Listen up, parents: the American Academy of Pediatrics (AAP) is expanding its advice about safe sleep for your baby and here’s what you’ve got to know:
Since the AAP launched the Back to Sleep campaign in 1992, directing parents to put babies to sleep on their backs, deaths from Sudden Infant Death Syndrome (SIDS) have declined.
The newly revised guidelines (the last updates were in 2005), comes at a time when sleep-related deaths, including suffocation, entrapment and asphyxia, are increasing. So, this time around, the AAP is addressing specific steps you can take to make your baby’s sleep environment safer.
“We have tried to make it easier for parents and providers to understand the recommendations by providing specific answers to common questions,” said Rachel Moon, MD, FAAP, chair of the AAP SIDS task force and lead author of the new guidelines. ”

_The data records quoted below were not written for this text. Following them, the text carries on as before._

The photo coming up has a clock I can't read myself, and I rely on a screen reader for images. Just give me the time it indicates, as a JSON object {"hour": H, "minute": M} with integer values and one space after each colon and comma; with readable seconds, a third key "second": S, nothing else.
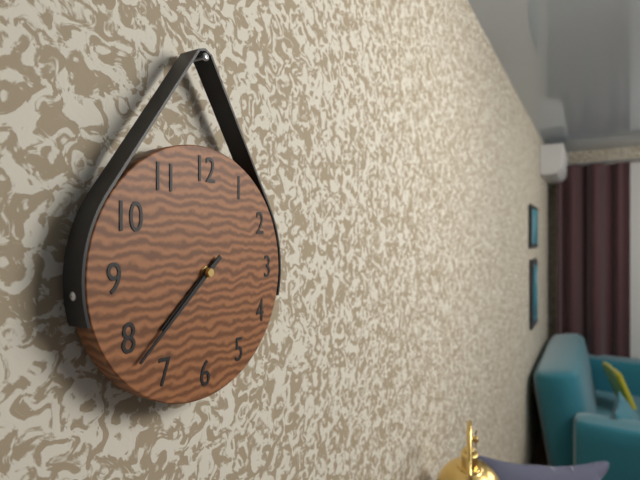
{"hour": 7, "minute": 38}
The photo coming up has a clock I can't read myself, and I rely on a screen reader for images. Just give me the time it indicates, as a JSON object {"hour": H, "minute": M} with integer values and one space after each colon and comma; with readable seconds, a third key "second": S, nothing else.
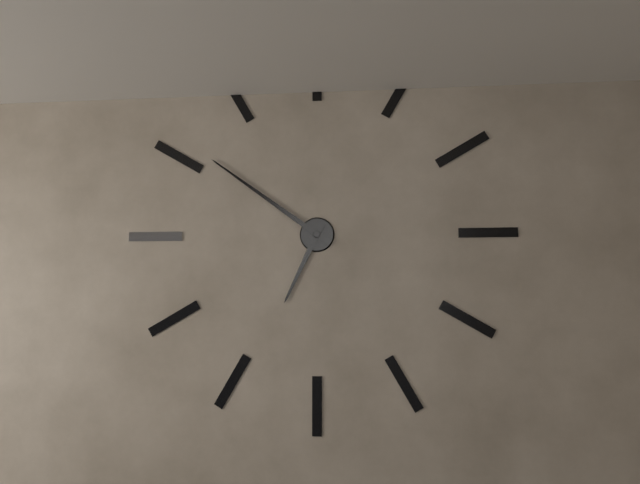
{"hour": 6, "minute": 51}
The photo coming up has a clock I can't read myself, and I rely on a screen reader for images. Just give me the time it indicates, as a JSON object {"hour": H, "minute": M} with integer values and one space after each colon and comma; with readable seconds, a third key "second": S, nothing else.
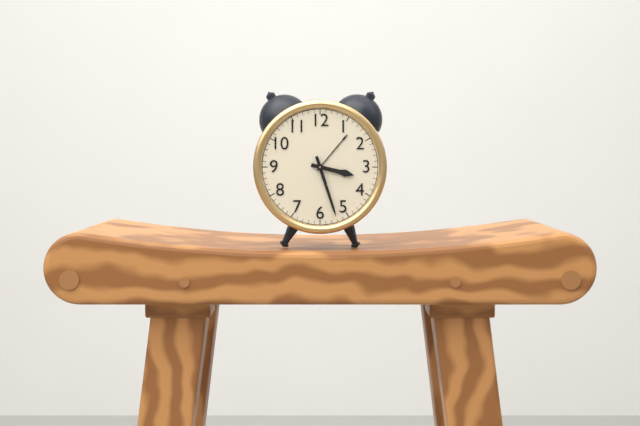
{"hour": 3, "minute": 27}
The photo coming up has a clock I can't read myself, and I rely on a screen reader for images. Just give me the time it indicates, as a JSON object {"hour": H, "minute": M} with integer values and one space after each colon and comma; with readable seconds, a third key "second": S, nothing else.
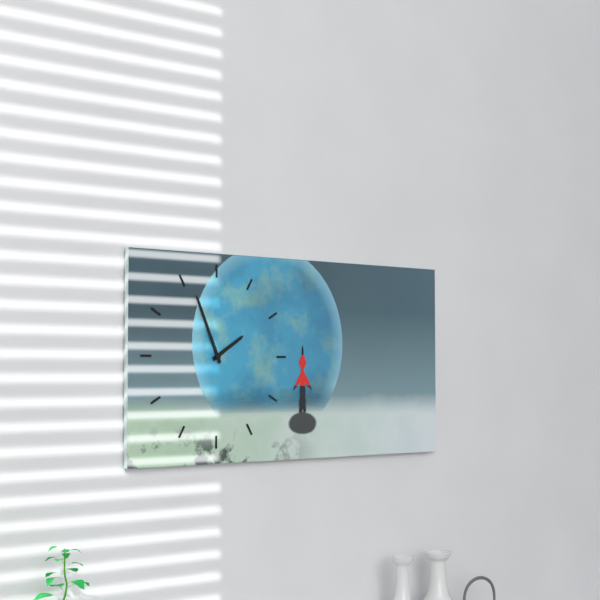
{"hour": 1, "minute": 56}
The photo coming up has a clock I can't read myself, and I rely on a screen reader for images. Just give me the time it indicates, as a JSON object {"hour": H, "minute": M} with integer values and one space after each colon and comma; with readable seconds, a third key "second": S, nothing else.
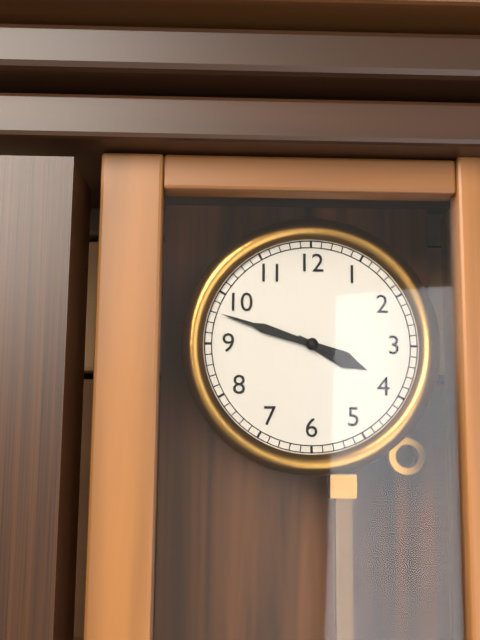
{"hour": 3, "minute": 48}
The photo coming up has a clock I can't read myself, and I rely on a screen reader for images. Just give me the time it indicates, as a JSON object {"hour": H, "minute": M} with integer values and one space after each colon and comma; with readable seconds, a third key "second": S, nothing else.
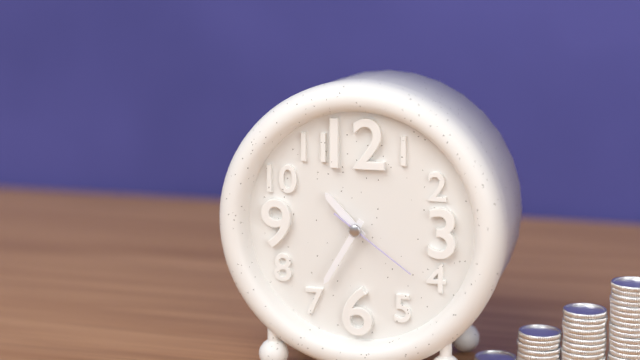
{"hour": 10, "minute": 35, "second": 21}
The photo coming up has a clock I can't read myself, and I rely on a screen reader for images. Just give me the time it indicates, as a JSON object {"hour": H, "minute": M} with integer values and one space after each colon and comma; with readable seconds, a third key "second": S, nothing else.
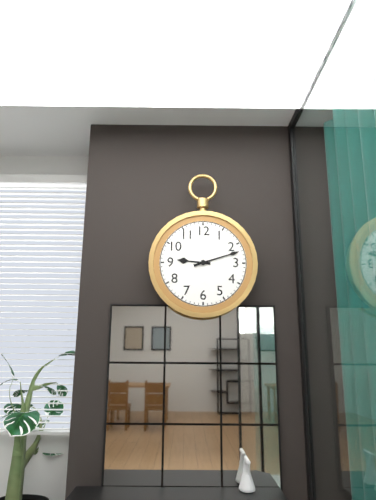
{"hour": 9, "minute": 12}
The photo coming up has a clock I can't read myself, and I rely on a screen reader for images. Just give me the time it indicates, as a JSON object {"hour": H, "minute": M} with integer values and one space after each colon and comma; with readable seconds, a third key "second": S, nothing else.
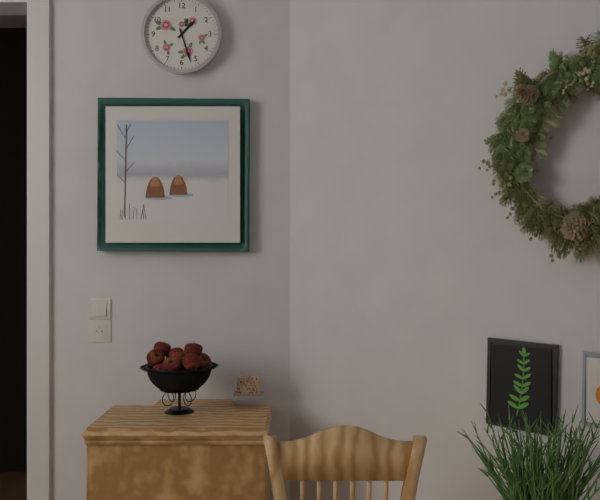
{"hour": 1, "minute": 27}
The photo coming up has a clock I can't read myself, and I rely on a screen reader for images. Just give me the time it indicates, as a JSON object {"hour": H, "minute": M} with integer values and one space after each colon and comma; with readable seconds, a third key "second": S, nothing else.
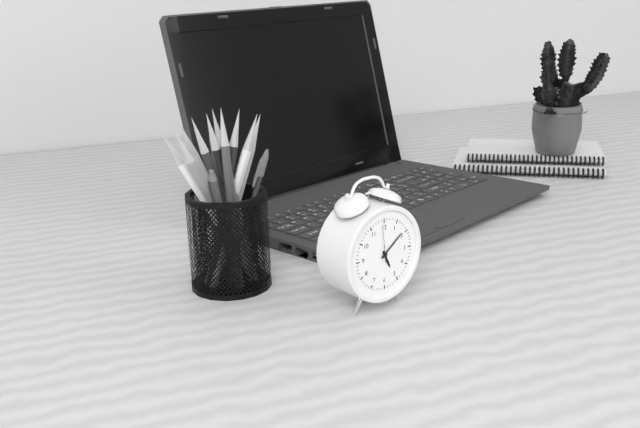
{"hour": 5, "minute": 9}
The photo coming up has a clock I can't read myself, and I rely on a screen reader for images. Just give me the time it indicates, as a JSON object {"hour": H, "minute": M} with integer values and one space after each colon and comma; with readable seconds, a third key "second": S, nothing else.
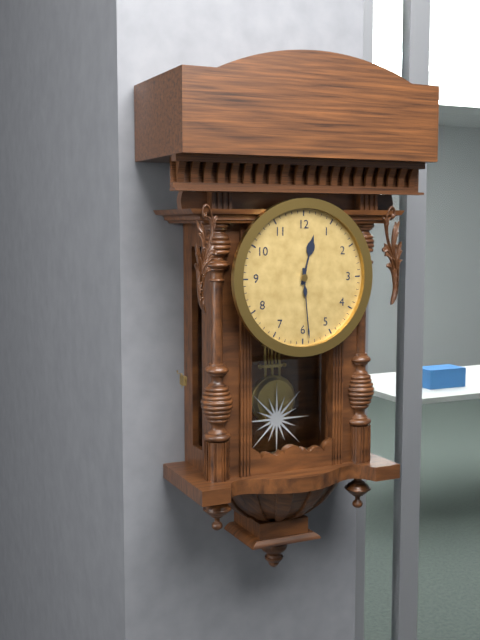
{"hour": 12, "minute": 29}
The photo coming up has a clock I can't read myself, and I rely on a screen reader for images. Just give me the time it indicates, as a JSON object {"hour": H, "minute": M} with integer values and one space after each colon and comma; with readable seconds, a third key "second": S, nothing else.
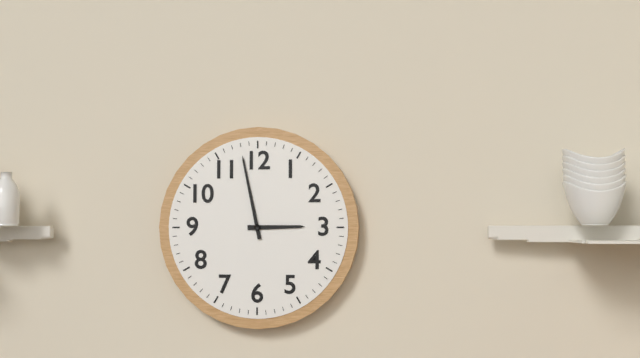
{"hour": 2, "minute": 58}
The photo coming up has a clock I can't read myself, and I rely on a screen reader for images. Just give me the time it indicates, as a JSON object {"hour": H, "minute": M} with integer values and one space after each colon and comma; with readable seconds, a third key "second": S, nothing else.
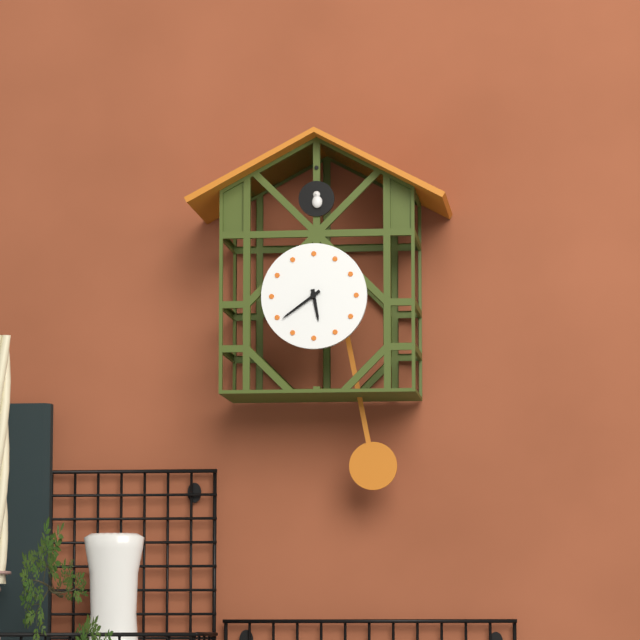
{"hour": 5, "minute": 39}
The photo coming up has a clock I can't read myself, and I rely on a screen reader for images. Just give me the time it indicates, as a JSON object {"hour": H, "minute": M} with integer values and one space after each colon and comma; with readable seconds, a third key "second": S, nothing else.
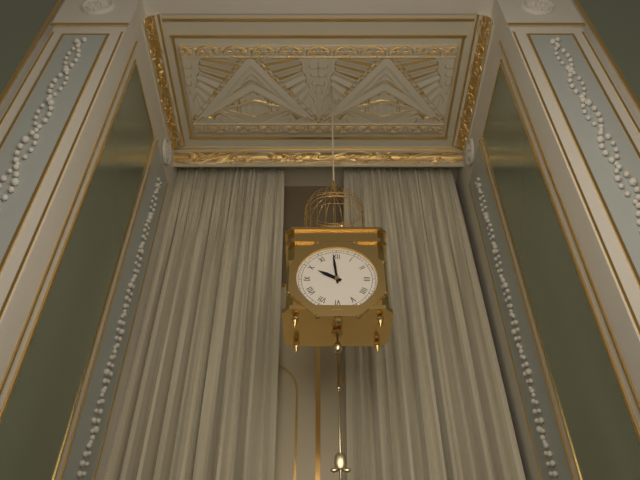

In 2005, the AAP stopped short of banning bumpers altogether and instead told parents to only use bumpers that were “not pillowlike,” meaning thin, firm and well-secured. And that’s because the evidence was just not there that bumpers caused infant deaths, Dr. Moon, said.
Since that time, new evidence, as well 27 several bumper-related deaths, have shown that bumpers can indeed impede the air exchange in a crib, putting a baby in harm’s way. In half of those deaths, in babies from 1 month old to 2 years, infants suffocated when they became wedged between the bumper pad and the crib, the others were sadly strangled by the bumper’s ties.
The new recommendations also mean that babies should not have loose bedding, blankets, toys, stuffed animals or any other items around them in their cribs, and that they should always be put to sleep on their backs in a cool room.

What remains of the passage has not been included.